The following generators support partitioning:
Note that partitioning cannot be configured as part of a generator preset. You can only configure partitioning when you configure a specific column.
To enable partitioning, from the Partition by dropdown list, you choose one or more columns to partition by.
For each value or combination of values in the partitioning columns, Tonic generates a distribution of values for the original column.
For example, you assign the Continuous generator to an Income column, and partition it by an Occupation column. For each Occupation value, Tonic generates a distribution of Income values. In other words, it generates a range of incomes for each occupation, such as Doctor and Construction Worker.
If you choose multiple columns, then the distribution is for each combination of column values. For example, you partition by both Occupation and Region. Tonic creates a distribution of income values for each combination of occupation and region. So there is a distribution for Doctor and Northeast, and a different distribution for Doctor and Southeast.
In the destination database, Tonic sets the value of the partitioned column to a value from the appropriate distribution. The distribution that Tonic uses is based on the value of the partitioning columns in the destination database, not the original value of the partitioning columns in the source database.

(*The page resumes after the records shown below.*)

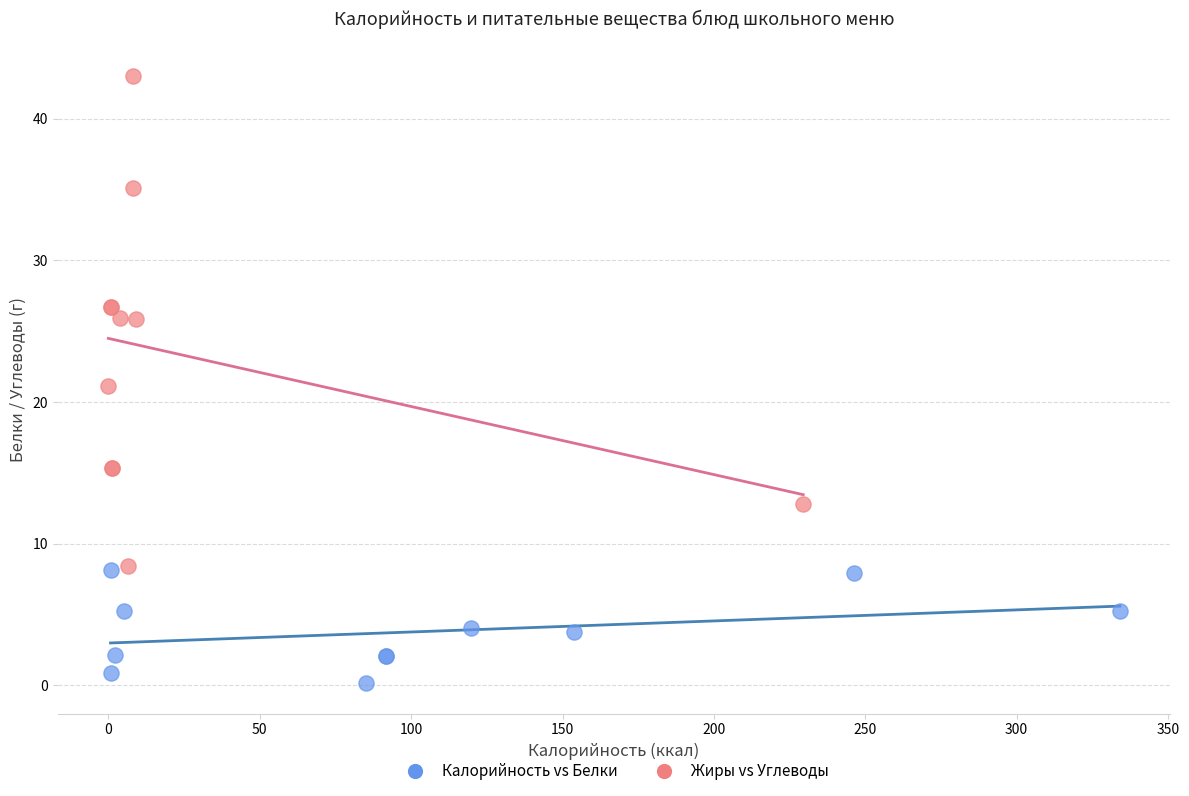

Which series has the widest spread of Y values?

Жиры vs Углеводы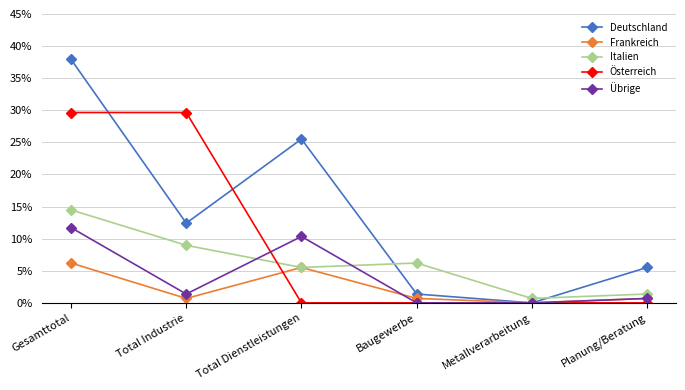

What are all the series names shown in the legend?

Deutschland, Frankreich, Italien, Österreich, Übrige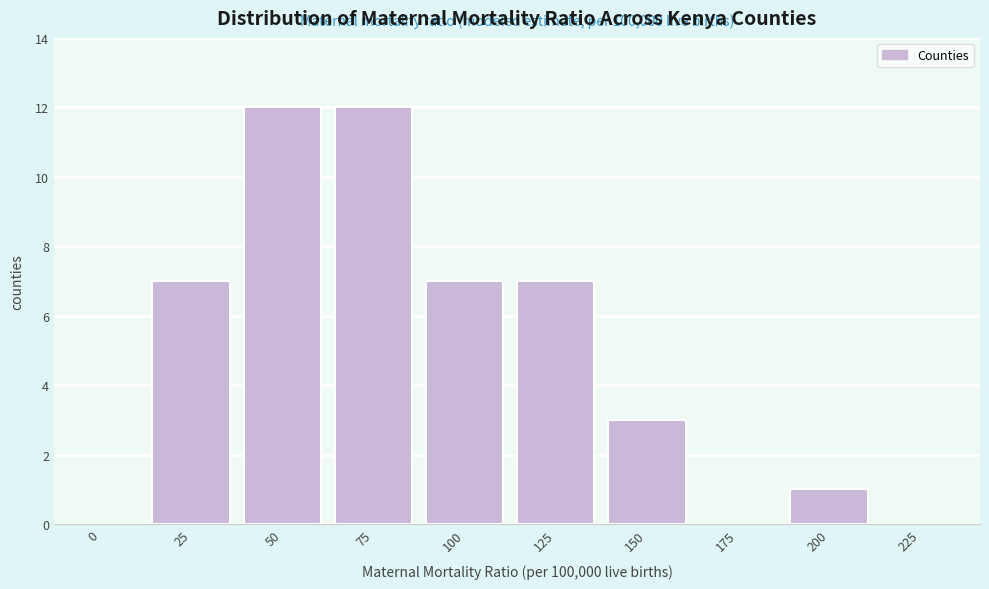

Reading left to right, extract all data points from this chart.

0=0	25=7	50=12	75=12	100=7	125=7	150=3	175=0	200=1	225=0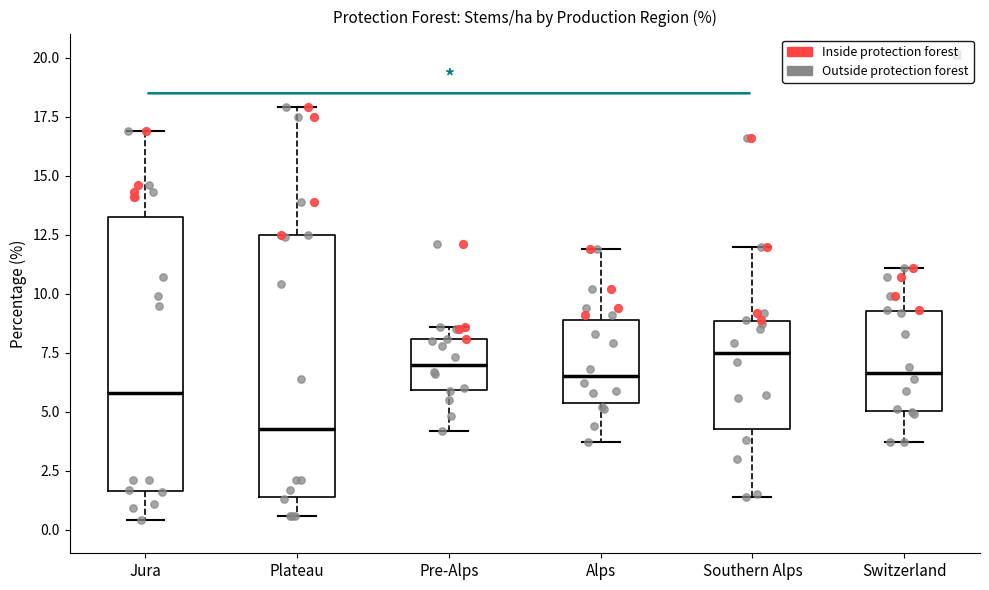

Reading left to right, read every box against the y-axis: the position of its median line, the range the box covers, and the ends of its whiskers. The values are not printed on the chart, so give them approximately, as read against the axis.

Jura: median 6.0, box 1.5 to 13.5, whiskers 0.5 to 17.0
Plateau: median 4.5, box 1.5 to 12.5, whiskers 0.5 to 18.0
Pre-Alps: median 7.0, box 6.0 to 8.0, whiskers 4.0 to 8.5
Alps: median 6.5, box 5.5 to 9.0, whiskers 3.5 to 12.0
Southern Alps: median 7.5, box 4.5 to 9.0, whiskers 1.5 to 12.0
Switzerland: median 6.5, box 5.0 to 9.5, whiskers 3.5 to 11.0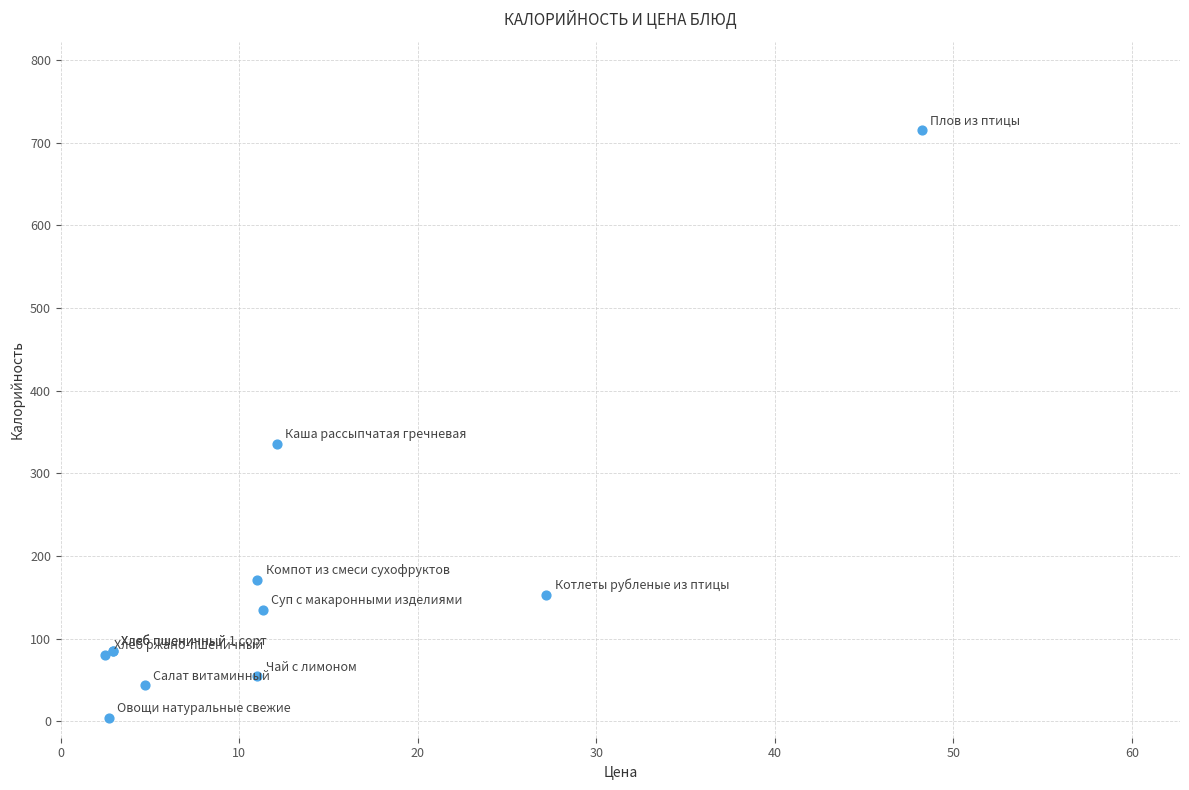

What Y value in the scatter plot is closest to 359?

336.1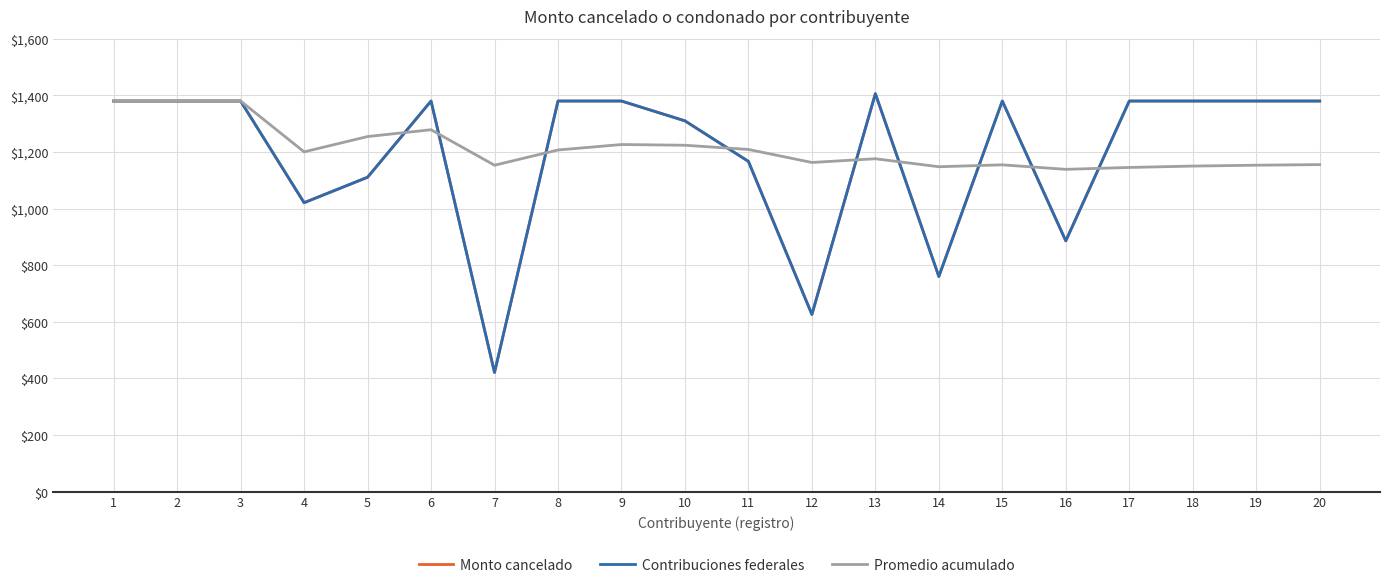

The Monto cancelado series shows 2457.9 at 2. True or false?

False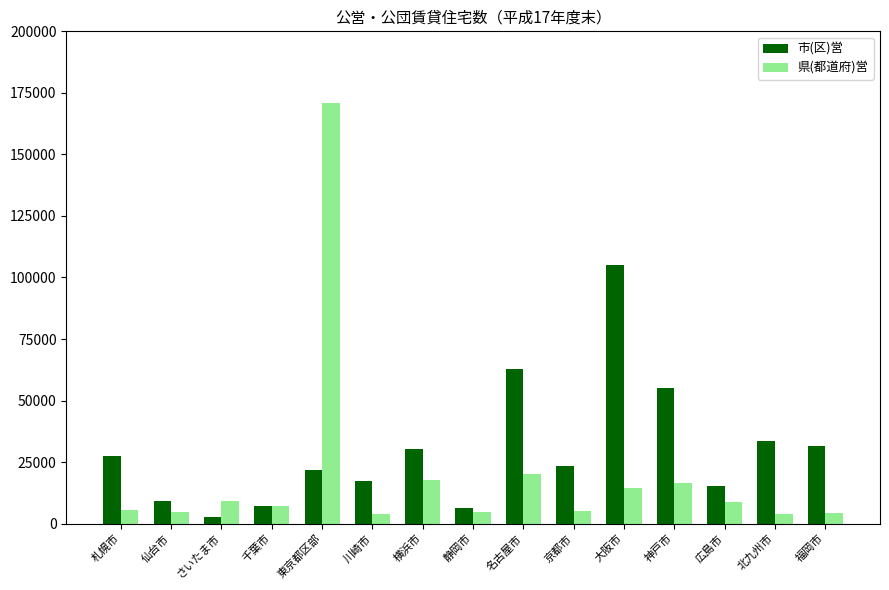

How many bars are there in each group?

2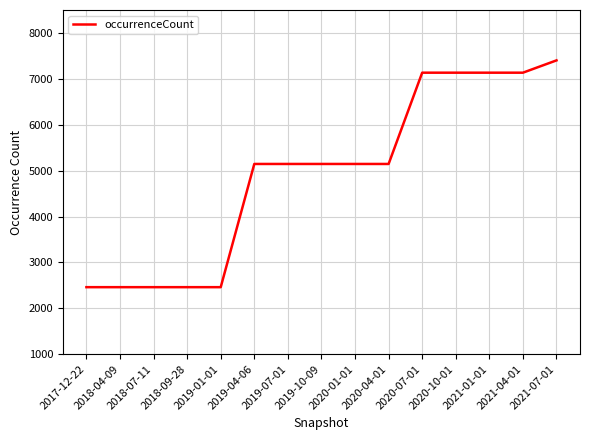

Is it true that the value at 2021-04-01 is 9425?

False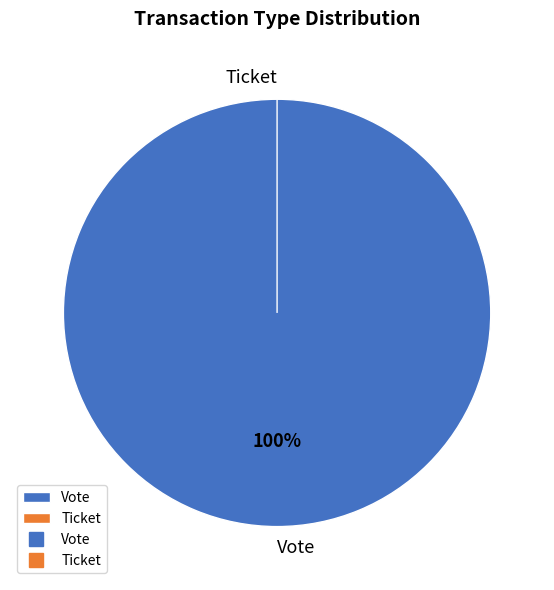

To the nearest percent, what is the average slice percentage?

50%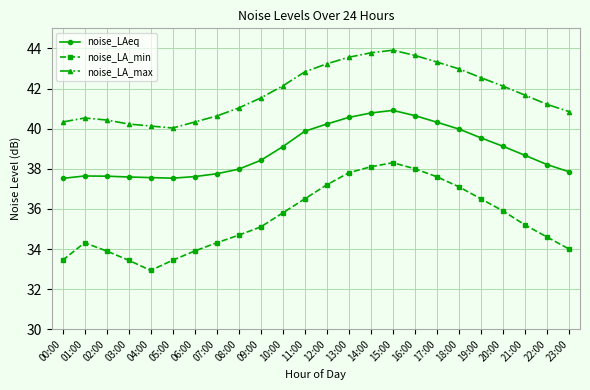

Where is the first local minimum for noise_LA_min?

04:00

To continue our example, assume that the Occupation column uses the Categorical generator. During data generation, Tonic assigns to each record a random occupation value from the current values. For one of the records, the occupation value is Doctor in the source database and Construction Worker in the destination database.
For the Income column for that record, Tonic assigns a value from the distribution of income values for the Construction Worker occupation. In other words, it assigns an income value that is realistic for the destination occupation value based on the source data.
The partitioning option works well when you partition by only one or two columns.
To create a more complex model across several columns, instead of partitioning, use the AI Synthesizer.